Hello there dates from ancient times. To have been there had previous experience of some activity is recorded from 1877. As he approached the recumbent figure he yelled a panted Hi, there! What is the point of saying anything, they should just say nothing if they want to say hi there. Current Standard English implies American English. We do it because somebody did it before us. Customarily, hey was only a shout. If older people are saying it to you, perhaps they're saying it condescendingly.
It sounds over board but not really, you never know who your addressing and how they interpret your words and how it makes them feel. People that use this greeting do send the message to those that are listening and observant that the person they are addressing is a nobody to them and they cant be courteous enough to use their name when saying hello. It is nonstandard usage to place there between a demonstrative adjective and the noun it modifies: that there car. Origin of thereMiddle English ther from Old English thǣr, thēr ; see to- in Indo-European roots. Anagrams of H I T H E R E What do you get if you rearrange the letters? Current Standard English implies American English. I never use this greeting except possibly to a dog or a small child.
I think you have to relate them equally, like going to a store and the cashier says to you Hi there, how are you? Interjectional use is recorded from 1530s. I'm not really a , but now that I know the code, I can experiment a bit. It is a short, informal rendition of how are you? I might even say it to the clerk at a store's service desk, or a bank teller, when it becomes my turn to speak with him or her. It all depends on the tone of voice, I suppose. The 'there' may be added to these also. I also wasn't saying it couldn't be unfriendly in certain contexts, I was just wondering how it's idiotic to use it.
And I'm really interested as to how hey is an idiotic expression as sdgraham said. In my opinion there's a pretty big difference in meaning. As for Sup dude, I've never heard it in my life, though there was one character who always used to greet me with Hey dude, and I just couldn't take that seriously. The Exact Meaning Of One Step Beyond? I suspect there may be some generational differences at work in terms of how people feel about using hey as a greeting. To me, it doesn't mean that you and the other person are already great and close friends. Hey from someone my son's age is a greeting that acknowledges me and my presence. What is the point of saying anything, they should just say nothing if they want to say hi there.

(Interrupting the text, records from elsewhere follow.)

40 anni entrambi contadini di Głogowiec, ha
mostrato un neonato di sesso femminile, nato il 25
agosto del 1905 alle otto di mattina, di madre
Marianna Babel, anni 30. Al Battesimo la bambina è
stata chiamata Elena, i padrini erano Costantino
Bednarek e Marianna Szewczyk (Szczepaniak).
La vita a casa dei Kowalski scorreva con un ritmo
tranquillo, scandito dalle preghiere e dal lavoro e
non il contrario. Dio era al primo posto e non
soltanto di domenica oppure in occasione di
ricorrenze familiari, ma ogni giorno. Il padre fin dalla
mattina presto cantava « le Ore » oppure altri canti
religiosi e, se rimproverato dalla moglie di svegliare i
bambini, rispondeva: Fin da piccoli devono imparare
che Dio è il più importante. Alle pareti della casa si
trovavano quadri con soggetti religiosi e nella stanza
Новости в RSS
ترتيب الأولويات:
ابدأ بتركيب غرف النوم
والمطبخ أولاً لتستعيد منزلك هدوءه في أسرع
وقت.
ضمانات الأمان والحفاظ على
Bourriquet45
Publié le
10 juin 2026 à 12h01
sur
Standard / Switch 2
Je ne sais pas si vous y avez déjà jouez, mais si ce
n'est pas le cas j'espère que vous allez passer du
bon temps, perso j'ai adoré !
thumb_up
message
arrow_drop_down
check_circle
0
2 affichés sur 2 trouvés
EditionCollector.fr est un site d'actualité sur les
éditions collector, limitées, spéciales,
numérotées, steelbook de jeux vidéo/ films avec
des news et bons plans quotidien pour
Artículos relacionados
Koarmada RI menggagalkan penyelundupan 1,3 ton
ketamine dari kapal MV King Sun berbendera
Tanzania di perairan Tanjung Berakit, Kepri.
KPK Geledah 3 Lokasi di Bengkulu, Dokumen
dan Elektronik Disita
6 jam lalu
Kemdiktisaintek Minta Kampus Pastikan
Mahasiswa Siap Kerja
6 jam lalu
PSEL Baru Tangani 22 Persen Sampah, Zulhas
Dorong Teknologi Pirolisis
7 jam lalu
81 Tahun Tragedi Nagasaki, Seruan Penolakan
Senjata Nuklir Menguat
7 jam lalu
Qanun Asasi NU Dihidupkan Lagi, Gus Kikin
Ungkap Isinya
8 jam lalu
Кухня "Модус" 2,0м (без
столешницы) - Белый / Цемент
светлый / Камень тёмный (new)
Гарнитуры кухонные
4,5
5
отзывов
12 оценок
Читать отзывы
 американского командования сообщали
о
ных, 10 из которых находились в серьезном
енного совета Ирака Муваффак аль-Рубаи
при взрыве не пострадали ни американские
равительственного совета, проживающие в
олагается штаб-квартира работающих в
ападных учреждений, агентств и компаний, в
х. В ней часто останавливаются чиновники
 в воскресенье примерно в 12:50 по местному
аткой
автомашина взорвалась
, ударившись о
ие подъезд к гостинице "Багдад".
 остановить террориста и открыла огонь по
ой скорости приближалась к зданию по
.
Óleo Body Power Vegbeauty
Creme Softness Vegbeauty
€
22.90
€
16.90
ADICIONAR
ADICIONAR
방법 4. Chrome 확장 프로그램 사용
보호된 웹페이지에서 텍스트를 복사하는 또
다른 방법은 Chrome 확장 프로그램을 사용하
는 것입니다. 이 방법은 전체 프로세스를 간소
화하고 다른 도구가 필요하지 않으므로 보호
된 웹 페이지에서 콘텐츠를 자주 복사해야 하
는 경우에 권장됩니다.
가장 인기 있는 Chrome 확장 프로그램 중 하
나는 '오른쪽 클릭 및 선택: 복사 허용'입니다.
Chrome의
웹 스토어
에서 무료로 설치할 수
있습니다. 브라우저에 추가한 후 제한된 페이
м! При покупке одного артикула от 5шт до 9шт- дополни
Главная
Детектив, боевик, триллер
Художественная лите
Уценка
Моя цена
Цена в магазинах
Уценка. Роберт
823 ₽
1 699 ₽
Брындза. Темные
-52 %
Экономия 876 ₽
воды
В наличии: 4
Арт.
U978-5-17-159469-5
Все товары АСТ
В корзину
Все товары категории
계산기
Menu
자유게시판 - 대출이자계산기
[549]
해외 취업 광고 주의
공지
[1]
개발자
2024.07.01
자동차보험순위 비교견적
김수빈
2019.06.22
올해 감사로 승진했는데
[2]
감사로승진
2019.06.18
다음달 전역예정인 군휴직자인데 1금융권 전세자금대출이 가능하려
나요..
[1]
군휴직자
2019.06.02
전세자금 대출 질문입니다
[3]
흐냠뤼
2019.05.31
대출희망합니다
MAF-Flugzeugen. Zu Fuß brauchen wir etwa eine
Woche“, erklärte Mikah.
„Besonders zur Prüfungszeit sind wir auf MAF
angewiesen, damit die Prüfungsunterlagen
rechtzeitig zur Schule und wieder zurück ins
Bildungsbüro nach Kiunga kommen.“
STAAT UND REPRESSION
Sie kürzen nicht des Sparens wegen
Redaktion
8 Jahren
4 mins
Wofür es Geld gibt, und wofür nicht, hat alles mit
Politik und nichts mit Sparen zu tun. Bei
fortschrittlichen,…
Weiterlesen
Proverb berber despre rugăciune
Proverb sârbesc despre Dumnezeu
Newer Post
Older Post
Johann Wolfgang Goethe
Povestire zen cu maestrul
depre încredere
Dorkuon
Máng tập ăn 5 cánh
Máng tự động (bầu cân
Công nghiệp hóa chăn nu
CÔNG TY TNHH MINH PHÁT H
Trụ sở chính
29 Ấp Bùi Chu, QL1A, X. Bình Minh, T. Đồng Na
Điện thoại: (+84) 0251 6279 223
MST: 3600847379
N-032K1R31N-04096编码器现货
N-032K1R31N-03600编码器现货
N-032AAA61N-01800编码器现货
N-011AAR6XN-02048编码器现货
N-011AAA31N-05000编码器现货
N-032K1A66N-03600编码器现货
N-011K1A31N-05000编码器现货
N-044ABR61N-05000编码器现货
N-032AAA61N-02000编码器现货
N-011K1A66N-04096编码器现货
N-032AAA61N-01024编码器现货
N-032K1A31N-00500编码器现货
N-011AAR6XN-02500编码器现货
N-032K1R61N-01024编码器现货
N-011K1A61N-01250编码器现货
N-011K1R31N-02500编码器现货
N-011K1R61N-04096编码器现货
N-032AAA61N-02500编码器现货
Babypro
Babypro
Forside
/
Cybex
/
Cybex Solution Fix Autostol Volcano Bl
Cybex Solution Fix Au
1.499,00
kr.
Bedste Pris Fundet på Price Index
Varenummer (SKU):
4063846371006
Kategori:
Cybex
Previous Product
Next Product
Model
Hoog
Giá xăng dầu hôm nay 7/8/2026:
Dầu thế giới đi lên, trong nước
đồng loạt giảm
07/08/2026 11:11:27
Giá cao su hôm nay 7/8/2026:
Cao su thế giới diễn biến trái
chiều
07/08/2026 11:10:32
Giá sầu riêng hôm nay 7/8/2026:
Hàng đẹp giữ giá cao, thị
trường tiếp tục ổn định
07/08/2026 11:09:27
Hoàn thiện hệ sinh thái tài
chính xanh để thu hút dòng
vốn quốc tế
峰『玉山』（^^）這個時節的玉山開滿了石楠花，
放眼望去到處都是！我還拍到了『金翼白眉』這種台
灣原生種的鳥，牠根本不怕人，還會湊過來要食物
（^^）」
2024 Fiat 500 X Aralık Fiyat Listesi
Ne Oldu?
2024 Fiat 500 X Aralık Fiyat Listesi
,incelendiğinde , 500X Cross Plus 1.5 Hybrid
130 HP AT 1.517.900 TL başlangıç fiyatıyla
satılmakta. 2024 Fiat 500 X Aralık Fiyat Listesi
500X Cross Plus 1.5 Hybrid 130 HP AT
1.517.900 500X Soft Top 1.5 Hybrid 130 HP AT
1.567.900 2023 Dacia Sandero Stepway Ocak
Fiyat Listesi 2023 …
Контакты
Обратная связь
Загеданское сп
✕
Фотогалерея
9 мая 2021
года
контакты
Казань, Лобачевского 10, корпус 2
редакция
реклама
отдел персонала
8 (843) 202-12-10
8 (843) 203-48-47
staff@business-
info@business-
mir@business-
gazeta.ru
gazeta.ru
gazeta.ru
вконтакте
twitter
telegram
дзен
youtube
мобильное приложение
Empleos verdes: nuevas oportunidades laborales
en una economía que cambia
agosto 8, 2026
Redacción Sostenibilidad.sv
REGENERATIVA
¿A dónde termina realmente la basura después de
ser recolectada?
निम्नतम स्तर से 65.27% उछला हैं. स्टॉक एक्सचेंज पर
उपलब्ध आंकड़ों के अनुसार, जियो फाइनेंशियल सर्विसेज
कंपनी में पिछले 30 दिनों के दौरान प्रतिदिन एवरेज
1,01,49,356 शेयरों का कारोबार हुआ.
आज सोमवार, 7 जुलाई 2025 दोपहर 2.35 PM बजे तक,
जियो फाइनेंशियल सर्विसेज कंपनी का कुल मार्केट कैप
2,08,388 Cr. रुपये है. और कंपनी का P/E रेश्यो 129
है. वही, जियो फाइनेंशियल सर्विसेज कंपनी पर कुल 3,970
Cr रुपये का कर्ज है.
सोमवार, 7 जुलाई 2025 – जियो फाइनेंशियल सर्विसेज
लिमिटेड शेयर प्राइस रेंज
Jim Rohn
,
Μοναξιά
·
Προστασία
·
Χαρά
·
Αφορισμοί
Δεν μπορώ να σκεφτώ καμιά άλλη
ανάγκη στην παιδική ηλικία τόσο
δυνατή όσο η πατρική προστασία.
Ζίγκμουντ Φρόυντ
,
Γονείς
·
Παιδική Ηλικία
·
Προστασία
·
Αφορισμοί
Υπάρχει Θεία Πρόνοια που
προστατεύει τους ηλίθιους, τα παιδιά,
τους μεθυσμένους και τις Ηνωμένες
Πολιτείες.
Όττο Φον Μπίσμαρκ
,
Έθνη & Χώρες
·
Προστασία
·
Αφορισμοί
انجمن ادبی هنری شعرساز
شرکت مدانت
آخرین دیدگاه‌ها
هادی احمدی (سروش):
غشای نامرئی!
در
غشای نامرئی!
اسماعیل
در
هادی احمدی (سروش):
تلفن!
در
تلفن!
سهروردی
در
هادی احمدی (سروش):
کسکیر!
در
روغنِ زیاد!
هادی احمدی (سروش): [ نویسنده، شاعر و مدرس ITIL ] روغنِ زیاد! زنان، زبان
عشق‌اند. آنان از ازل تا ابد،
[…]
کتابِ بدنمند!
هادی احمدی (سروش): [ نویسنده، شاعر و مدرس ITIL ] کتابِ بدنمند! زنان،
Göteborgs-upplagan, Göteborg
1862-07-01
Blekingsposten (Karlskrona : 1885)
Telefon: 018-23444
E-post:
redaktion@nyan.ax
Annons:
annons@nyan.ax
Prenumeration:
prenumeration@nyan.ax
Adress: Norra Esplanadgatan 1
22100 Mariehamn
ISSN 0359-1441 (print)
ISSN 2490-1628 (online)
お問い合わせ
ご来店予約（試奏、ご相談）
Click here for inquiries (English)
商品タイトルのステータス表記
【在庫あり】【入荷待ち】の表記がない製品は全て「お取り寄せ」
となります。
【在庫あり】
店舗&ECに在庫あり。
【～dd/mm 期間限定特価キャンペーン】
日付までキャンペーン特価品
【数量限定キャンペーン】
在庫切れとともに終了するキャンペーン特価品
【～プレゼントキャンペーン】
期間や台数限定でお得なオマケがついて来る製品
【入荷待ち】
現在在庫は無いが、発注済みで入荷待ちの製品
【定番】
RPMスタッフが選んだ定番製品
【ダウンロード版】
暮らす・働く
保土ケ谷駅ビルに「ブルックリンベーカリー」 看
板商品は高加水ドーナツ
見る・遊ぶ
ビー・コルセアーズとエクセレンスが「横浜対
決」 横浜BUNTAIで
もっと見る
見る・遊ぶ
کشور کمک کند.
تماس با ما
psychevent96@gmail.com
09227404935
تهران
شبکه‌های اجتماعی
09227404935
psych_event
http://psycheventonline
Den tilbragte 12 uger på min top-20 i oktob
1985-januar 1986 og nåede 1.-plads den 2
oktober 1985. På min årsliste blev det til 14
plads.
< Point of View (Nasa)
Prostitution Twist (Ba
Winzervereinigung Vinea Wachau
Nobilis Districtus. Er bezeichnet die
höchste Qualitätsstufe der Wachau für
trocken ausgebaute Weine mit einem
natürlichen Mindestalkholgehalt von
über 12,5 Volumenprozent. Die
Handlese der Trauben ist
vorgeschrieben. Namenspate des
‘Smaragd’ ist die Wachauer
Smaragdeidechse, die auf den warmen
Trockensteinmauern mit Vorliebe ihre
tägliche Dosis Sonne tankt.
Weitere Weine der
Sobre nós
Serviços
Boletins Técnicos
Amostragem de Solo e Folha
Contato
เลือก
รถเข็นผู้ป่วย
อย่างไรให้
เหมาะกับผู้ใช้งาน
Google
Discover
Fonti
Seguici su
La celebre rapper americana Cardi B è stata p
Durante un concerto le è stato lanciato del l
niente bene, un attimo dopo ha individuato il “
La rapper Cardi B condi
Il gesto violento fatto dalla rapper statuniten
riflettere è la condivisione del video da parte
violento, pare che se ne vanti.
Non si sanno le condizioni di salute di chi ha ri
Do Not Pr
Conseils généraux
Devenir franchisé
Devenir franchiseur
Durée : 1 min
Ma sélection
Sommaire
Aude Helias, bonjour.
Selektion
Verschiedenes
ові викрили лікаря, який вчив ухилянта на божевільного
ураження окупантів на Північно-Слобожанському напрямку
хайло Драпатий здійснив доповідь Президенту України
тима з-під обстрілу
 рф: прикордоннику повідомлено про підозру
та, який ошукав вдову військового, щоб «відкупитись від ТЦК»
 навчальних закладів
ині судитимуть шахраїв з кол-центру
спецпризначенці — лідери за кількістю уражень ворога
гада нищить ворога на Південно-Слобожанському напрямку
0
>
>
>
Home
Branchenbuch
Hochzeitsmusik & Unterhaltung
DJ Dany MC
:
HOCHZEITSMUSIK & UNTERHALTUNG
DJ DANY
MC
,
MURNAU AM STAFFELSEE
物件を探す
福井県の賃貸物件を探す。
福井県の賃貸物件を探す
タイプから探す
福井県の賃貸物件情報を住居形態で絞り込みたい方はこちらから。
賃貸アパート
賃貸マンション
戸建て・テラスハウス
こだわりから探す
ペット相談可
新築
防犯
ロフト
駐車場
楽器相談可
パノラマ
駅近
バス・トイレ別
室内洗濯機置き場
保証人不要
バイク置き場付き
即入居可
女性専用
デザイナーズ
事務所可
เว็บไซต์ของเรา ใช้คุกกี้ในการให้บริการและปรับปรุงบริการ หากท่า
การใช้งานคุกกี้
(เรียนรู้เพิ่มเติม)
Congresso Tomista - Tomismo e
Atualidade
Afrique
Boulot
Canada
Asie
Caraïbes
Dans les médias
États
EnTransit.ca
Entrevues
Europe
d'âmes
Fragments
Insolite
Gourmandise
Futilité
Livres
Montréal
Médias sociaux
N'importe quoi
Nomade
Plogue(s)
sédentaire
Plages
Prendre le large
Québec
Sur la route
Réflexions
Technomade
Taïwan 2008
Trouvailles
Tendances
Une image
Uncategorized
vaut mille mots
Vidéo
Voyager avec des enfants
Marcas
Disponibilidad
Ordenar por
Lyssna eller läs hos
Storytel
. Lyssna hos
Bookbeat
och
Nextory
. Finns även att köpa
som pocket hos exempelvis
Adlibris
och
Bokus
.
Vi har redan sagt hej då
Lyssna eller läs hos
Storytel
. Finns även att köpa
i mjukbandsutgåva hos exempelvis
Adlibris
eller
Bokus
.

It's probably seen as a friendlier version of the bald 'Hello' but still seems slightly abrupt, perhaps because of the closeness of 'Hey! Perhaps it's a regional thing. So in our world, the word hey is considered rude and even vulgar. Back in the day, I'm sure Hi there was perfectly acceptable and not rude at all, but I feel like the first impression I get from a man I don't know who says Hi there! Hi there synonyms, Hi there pronunciation, Hi there translation, English dictionary definition of Hi there. Or one can only hope that the person is not educated enough to use a more appropriate greeting. True, but Hi there can't be used to get someone's attention like hey can. It just shows the different kind of people in this world.